Article based on an interview with Hugo Salgado, Bachelor of Science in Engineering with a Major in Computer Science from the Universidad de Chile and Software Engineer at NIC Chile.
Journalist: Johanna Montalván
The Latin American DNS Observatory is a project that intends to obtain constant and objective measurements of known parameters at the level of Latin American domain names, in order to write reports and gather information that can help improve the management of this resource. Moreover, by estimating the improvements in infrastructure, it is possible to take long and medium term corrective measures, which should be reflected in the improvement of the indexes.
The Observatory is already conducting measurements and has released the first proof-of-concept report, using an observation point in Santiago de Chile and with domain names obtained from Alexa-1M and the entire areas of Chile and El Salvador.
“Everyday, people become increasingly dependent on Internet, and we must be up to this by providing improved DNS robustness, and redundancy, protecting against failures and unexpected events for which there are proven techniques to safeguard DNS operation”, Salgado said.
The Domain Name System (DNS) is a critical Internet infrastructure layer which allows the operation of other layers above it, including end-user applications, such as websites, emails, instant messaging, etc. The DNS is beneath each of these technologies, supporting and allowing real-time, dynamic changes in order to adapt to traffic, avoid attacks, balance load, etc.
The Observatory constantly performs queries to the Latin American and Caribbean DNS, processing their answers and determining the safety and resilience indexes of domain names.
For a comprehensive measurement, the list of all domain names in the region is necessary. In this first preliminary report, a public, alternative source —the “Alexa 1M website list”, which provides a ranking of the million most popular websites on the Internet— was selected, and it was filtered in order to obtain only Latin American domain names. The Observatory was supplied with this list of domain names, and the actions covered in such report were taken.
This list serves a prototype; however, the results are not comparable to a full regional analysis. Alexa domains share certain unique characteristics that cannot be extrapolated to other domains.

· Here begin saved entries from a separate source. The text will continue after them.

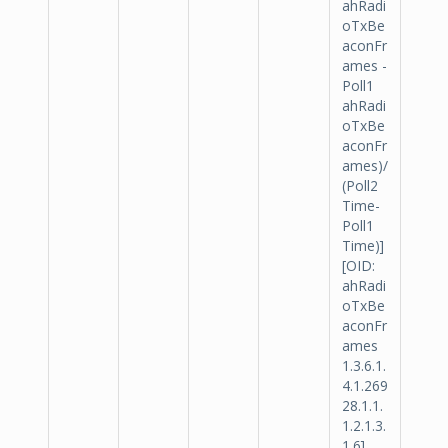
ahRadi
oTxBe
aconFr
ames -
Poll1
ahRadi
oTxBe
aconFr
ames)/
(Poll2
Time-
Poll1
Time)]
[OID:
ahRadi
oTxBe
aconFr
ames
1.3.6.1.
4.1.269
28.1.1.
1.2.1.3.
1.6].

Since they are highly popular sites, they are expected to have better infrastructure than the more ordinary domains, so they actually represent an “upper threshold” in terms of measures.

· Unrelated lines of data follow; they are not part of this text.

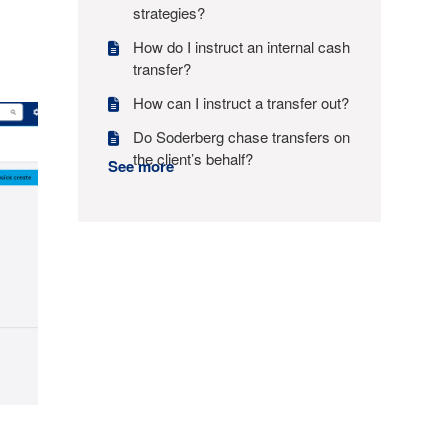
strategies?
How do I instruct an internal cash
transfer?
How can I instruct a transfer out?
Do Soderberg chase transfers on
the client’s behalf?
See more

Another relevant point is that results are grouped taking into account the entire region. No division or comparison per country is made, since the goal is to determine regional trends.
How does it work?
Based on this LAC domain name list, a data collector located in Santiago de Chile is supplied, which regularly runs all the name servers of each of these domains performing DNS queries that help track these metrics.
It also uses other sources of information (e.g. ASN and geo-referencing - autonomous numbers) to complete another sort of analysis.
With this data, a Big Data repository is created, and it is quarterly summarized, plotted and analyzed in order to draft the report.
This study was created as a project of ICANN’s Strategic Plan for the LAC region, by an original design group that defined the important metrics to be first analyzed. At present, NIC Chile operates the observation node and is in charge of managing and agreeing with the participant first-level domains. NIC Chile Labs, a Research Lab, is responsible for the analysis of data and the publication of quarterly reports. The Lab has also developed the software used to collect the information.
The production of good-practice documents in the management of the DNS is expected to increase for the whole community’s benefit.